一緒に長く過ごせば
第一印象は変化していく

 ある友人は、イタリア料理のレストランの受付係をしていました。そこで働き始めたとき、シェフの1人が彼女をデートに誘いました。彼女にはその気がなかったので断りました。シェフは彼女の答えを尊重し、職場の同僚として仲良くなりました。

 彼女の勤務時間が終わると彼が彼女を家まで車で送りました。レストランの営業終了後に、他の同僚たちと飲み明かすこともありました。

 彼が最初に彼女を誘ってから6カ月がたったある晩、車の中で彼女から彼にキスをしました。彼は驚きつつも喜びました。その週末に2人はデートに出かけ、いまでは結婚して2人の子どもがいます。

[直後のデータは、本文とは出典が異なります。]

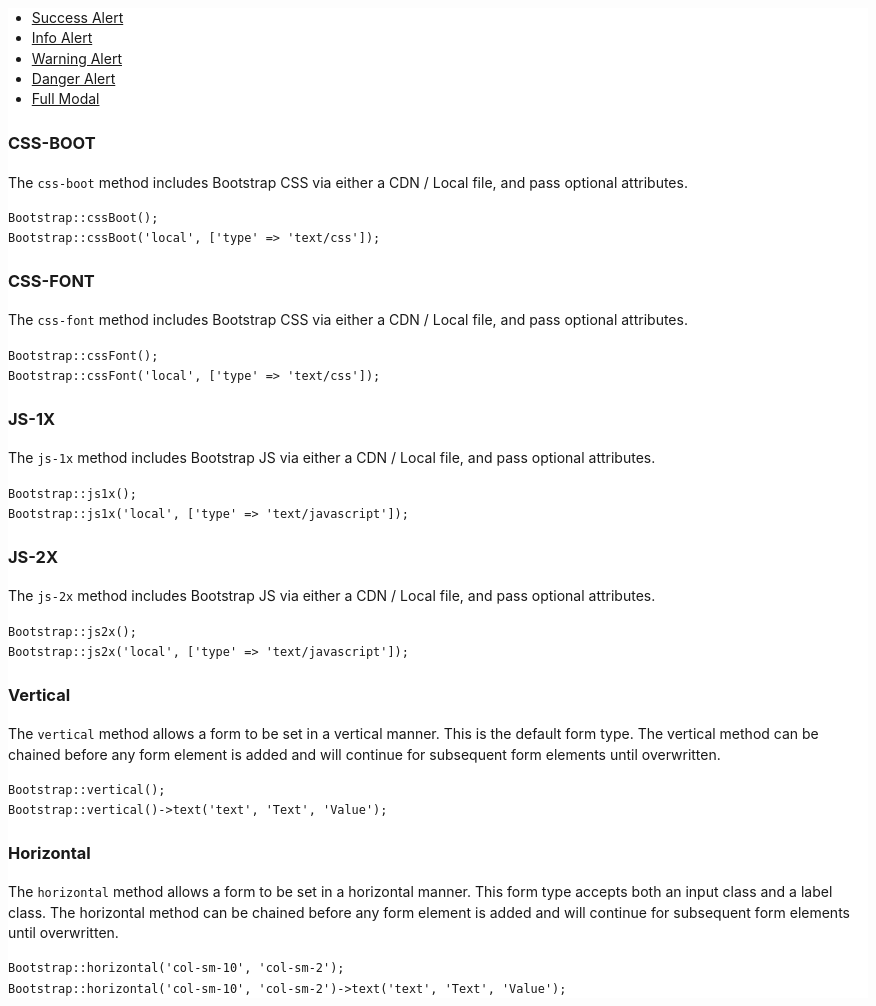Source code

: - [Success Alert](#success-alert)
- [Info Alert](#info-alert)
- [Warning Alert](#warning-alert)
- [Danger Alert](#danger-alert)
- [Full Modal](#fullModal)

### CSS-BOOT

The `css-boot` method includes Bootstrap CSS via either a CDN / Local file, and pass optional attributes.

	Bootstrap::cssBoot();
	Bootstrap::cssBoot('local', ['type' => 'text/css']);

### CSS-FONT

The `css-font` method includes Bootstrap CSS via either a CDN / Local file, and pass optional attributes.

	Bootstrap::cssFont();
	Bootstrap::cssFont('local', ['type' => 'text/css']);

### JS-1X

The `js-1x` method includes Bootstrap JS via either a CDN / Local file, and pass optional attributes.

	Bootstrap::js1x();
	Bootstrap::js1x('local', ['type' => 'text/javascript']);

### JS-2X

The `js-2x` method includes Bootstrap JS via either a CDN / Local file, and pass optional attributes.

	Bootstrap::js2x();
	Bootstrap::js2x('local', ['type' => 'text/javascript']);

### Vertical

The `vertical` method allows a form to be set in a vertical manner. This is the default form type.
The vertical method can be chained before any form element is added and will continue for subsequent form elements until overwritten.

	Bootstrap::vertical();
	Bootstrap::vertical()->text('text', 'Text', 'Value');

### Horizontal

The `horizontal` method allows a form to be set in a horizontal manner. This form type accepts both an input class and a label class.
The horizontal method can be chained before any form element is added and will continue for subsequent form elements until overwritten.

	Bootstrap::horizontal('col-sm-10', 'col-sm-2');
	Bootstrap::horizontal('col-sm-10', 'col-sm-2')->text('text', 'Text', 'Value');
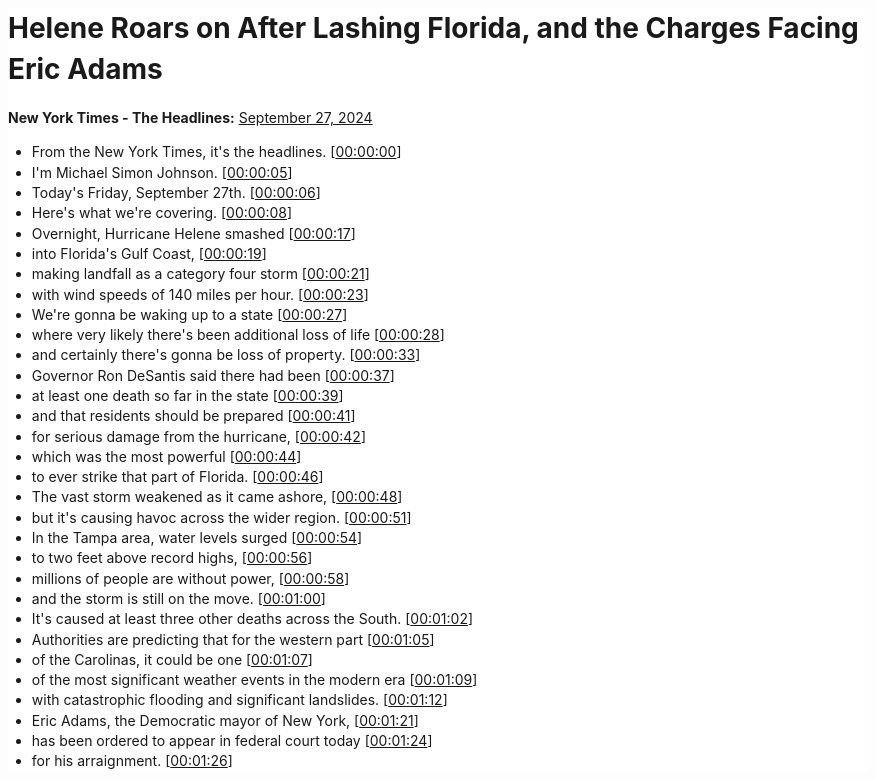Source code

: 
# Helene Roars on After Lashing Florida, and the Charges Facing Eric Adams
**New York Times - The Headlines:** [September 27, 2024](https://www.youtube.com/watch?v=M2dgiL96a8Y)
*  From the New York Times, it's the headlines. [[00:00:00](https://www.youtube.com/watch?v=M2dgiL96a8Y&t=0.0s)]
*  I'm Michael Simon Johnson. [[00:00:05](https://www.youtube.com/watch?v=M2dgiL96a8Y&t=5.0s)]
*  Today's Friday, September 27th. [[00:00:06](https://www.youtube.com/watch?v=M2dgiL96a8Y&t=6.48s)]
*  Here's what we're covering. [[00:00:08](https://www.youtube.com/watch?v=M2dgiL96a8Y&t=8.4s)]
*  Overnight, Hurricane Helene smashed [[00:00:17](https://www.youtube.com/watch?v=M2dgiL96a8Y&t=17.52s)]
*  into Florida's Gulf Coast, [[00:00:19](https://www.youtube.com/watch?v=M2dgiL96a8Y&t=19.8s)]
*  making landfall as a category four storm [[00:00:21](https://www.youtube.com/watch?v=M2dgiL96a8Y&t=21.36s)]
*  with wind speeds of 140 miles per hour. [[00:00:23](https://www.youtube.com/watch?v=M2dgiL96a8Y&t=23.92s)]
*  We're gonna be waking up to a state [[00:00:27](https://www.youtube.com/watch?v=M2dgiL96a8Y&t=27.12s)]
*  where very likely there's been additional loss of life [[00:00:28](https://www.youtube.com/watch?v=M2dgiL96a8Y&t=28.88s)]
*  and certainly there's gonna be loss of property. [[00:00:33](https://www.youtube.com/watch?v=M2dgiL96a8Y&t=33.24s)]
*  Governor Ron DeSantis said there had been [[00:00:37](https://www.youtube.com/watch?v=M2dgiL96a8Y&t=37.44s)]
*  at least one death so far in the state [[00:00:39](https://www.youtube.com/watch?v=M2dgiL96a8Y&t=39.08s)]
*  and that residents should be prepared [[00:00:41](https://www.youtube.com/watch?v=M2dgiL96a8Y&t=41.32s)]
*  for serious damage from the hurricane, [[00:00:42](https://www.youtube.com/watch?v=M2dgiL96a8Y&t=42.96s)]
*  which was the most powerful [[00:00:44](https://www.youtube.com/watch?v=M2dgiL96a8Y&t=44.92s)]
*  to ever strike that part of Florida. [[00:00:46](https://www.youtube.com/watch?v=M2dgiL96a8Y&t=46.239999999999995s)]
*  The vast storm weakened as it came ashore, [[00:00:48](https://www.youtube.com/watch?v=M2dgiL96a8Y&t=48.76s)]
*  but it's causing havoc across the wider region. [[00:00:51](https://www.youtube.com/watch?v=M2dgiL96a8Y&t=51.08s)]
*  In the Tampa area, water levels surged [[00:00:54](https://www.youtube.com/watch?v=M2dgiL96a8Y&t=54.08s)]
*  to two feet above record highs, [[00:00:56](https://www.youtube.com/watch?v=M2dgiL96a8Y&t=56.28s)]
*  millions of people are without power, [[00:00:58](https://www.youtube.com/watch?v=M2dgiL96a8Y&t=58.64s)]
*  and the storm is still on the move. [[00:01:00](https://www.youtube.com/watch?v=M2dgiL96a8Y&t=60.440000000000005s)]
*  It's caused at least three other deaths across the South. [[00:01:02](https://www.youtube.com/watch?v=M2dgiL96a8Y&t=62.52s)]
*  Authorities are predicting that for the western part [[00:01:05](https://www.youtube.com/watch?v=M2dgiL96a8Y&t=65.68s)]
*  of the Carolinas, it could be one [[00:01:07](https://www.youtube.com/watch?v=M2dgiL96a8Y&t=67.64s)]
*  of the most significant weather events in the modern era [[00:01:09](https://www.youtube.com/watch?v=M2dgiL96a8Y&t=69.56s)]
*  with catastrophic flooding and significant landslides. [[00:01:12](https://www.youtube.com/watch?v=M2dgiL96a8Y&t=72.36s)]
*  Eric Adams, the Democratic mayor of New York, [[00:01:21](https://www.youtube.com/watch?v=M2dgiL96a8Y&t=81.72s)]
*  has been ordered to appear in federal court today [[00:01:24](https://www.youtube.com/watch?v=M2dgiL96a8Y&t=84.08s)]
*  for his arraignment. [[00:01:26](https://www.youtube.com/watch?v=M2dgiL96a8Y&t=86.4s)]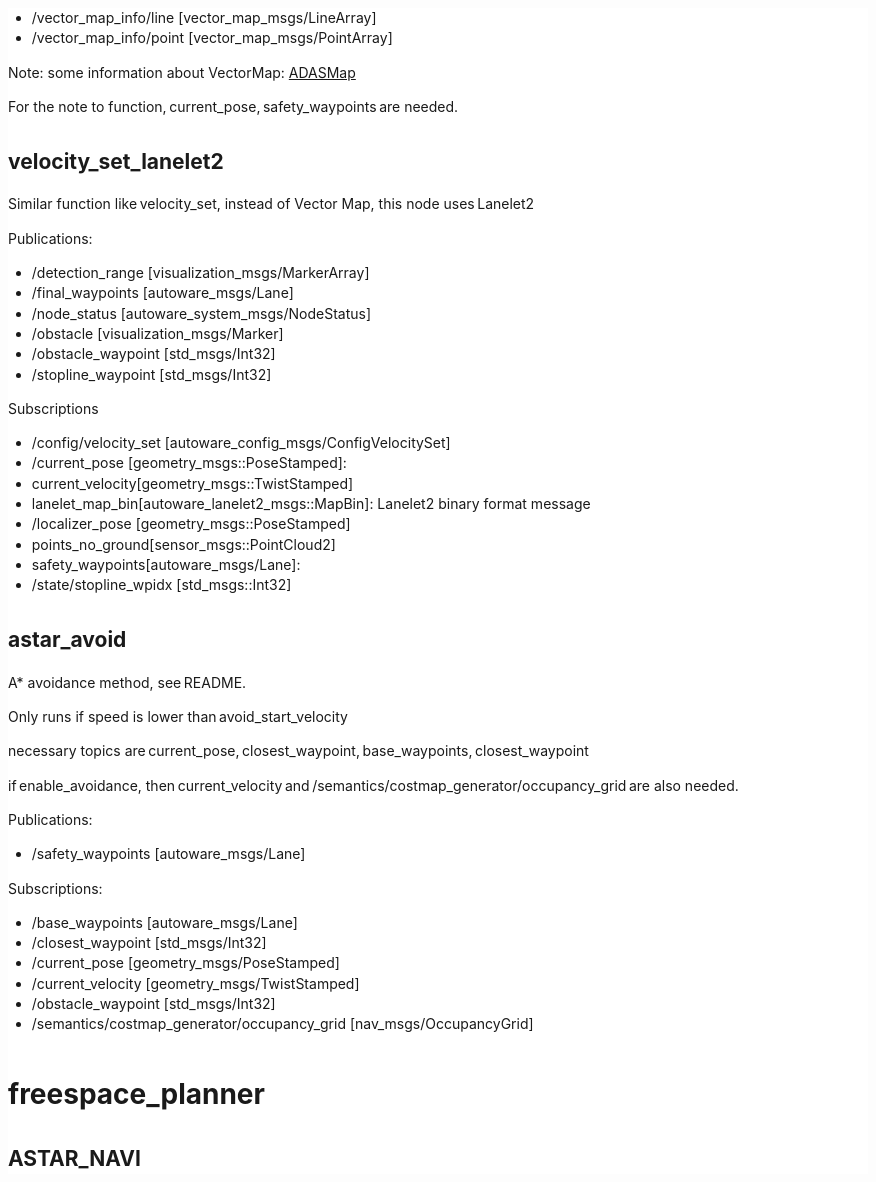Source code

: - /vector_map_info/line [vector_map_msgs/LineArray] 
- /vector_map_info/point [vector_map_msgs/PointArray] 

Note: some information about VectorMap: [ADASMap](https://tools.tier4.jp/vector_map_builder/user_guide/)

For the note to function, current_pose, safety_waypoints are needed. 

## velocity_set_lanelet2 
Similar function like velocity_set, instead of Vector Map, this node uses Lanelet2 

Publications: 
- /detection_range [visualization_msgs/MarkerArray] 
- /final_waypoints [autoware_msgs/Lane] 
- /node_status [autoware_system_msgs/NodeStatus] 
- /obstacle [visualization_msgs/Marker] 
- /obstacle_waypoint [std_msgs/Int32] 
- /stopline_waypoint [std_msgs/Int32] 

Subscriptions 
- /config/velocity_set [autoware_config_msgs/ConfigVelocitySet] 
- /current_pose [geometry_msgs::PoseStamped]: 
- current_velocity[geometry_msgs::TwistStamped] 
- lanelet_map_bin[autoware_lanelet2_msgs::MapBin]: Lanelet2 binary format message 
- /localizer_pose [geometry_msgs::PoseStamped] 
- points_no_ground[sensor_msgs::PointCloud2] 
- safety_waypoints[autoware_msgs/Lane]: 
- /state/stopline_wpidx [std_msgs::Int32] 

## astar_avoid 

A* avoidance method, see README. 

Only runs if speed is lower than avoid_start_velocity 

necessary topics are current_pose, closest_waypoint, base_waypoints, closest_waypoint 

if enable_avoidance, then current_velocity and /semantics/costmap_generator/occupancy_grid are also needed. 

Publications: 
- /safety_waypoints [autoware_msgs/Lane] 

Subscriptions: 
- /base_waypoints [autoware_msgs/Lane] 
- /closest_waypoint [std_msgs/Int32] 
- /current_pose [geometry_msgs/PoseStamped] 
- /current_velocity [geometry_msgs/TwistStamped] 
- /obstacle_waypoint [std_msgs/Int32] 
- /semantics/costmap_generator/occupancy_grid [nav_msgs/OccupancyGrid] 

# freespace_planner 
## ASTAR_NAVI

「最初は何も感じなかったの」とその友人は言いました。「けれど、私の中で彼の存在がだんだん大きくなっていった。思いが募るのに時間がかかったけど、いまでは彼なしの人生なんて考えられないわ」

 この手の話はよくあります。結婚したカップルは、かれらの初デートが(あるいは2回目のデートも)どれだけ悲惨だったかを嬉しそうに話してくれます。その話の教訓は明らかです。恋の火花は成長するものだということ。最初はいまにも消えそうな小さな火かもしれません。それが燃え上がる前に吹き消してしまうと、末永く続く愛の炎で自分を温めることができなくなってしまいます。

 数年前、心理学者のポール・イーストウィックとルーシー・ハントがこの現象を研究しました。学期の最初、同じクラスのストレートの男子学生とストレートの女子学生を対象に、互いを魅力度でランクづけするよう頼みました。その結果、多少の差はあるものの、どのクラスメイトが魅力的かについて大方の意見が一致していることがわかりました。この第一印象にもとづく最初の評価は、つがいとしての価値(Mate Value)として知られています。

 3カ月後、学期の終わりに研究者らはふたたびクラスメイトを評価するよう学生に頼みました。学生らは互いをよく知るようになっており、スコアには前回よりもばらつきが見られました。この新たなスコアは、独自の価値(Unique Value)、つまり、いっしょに時間を過ごしたあとにその人をどう思うかを反映したものです。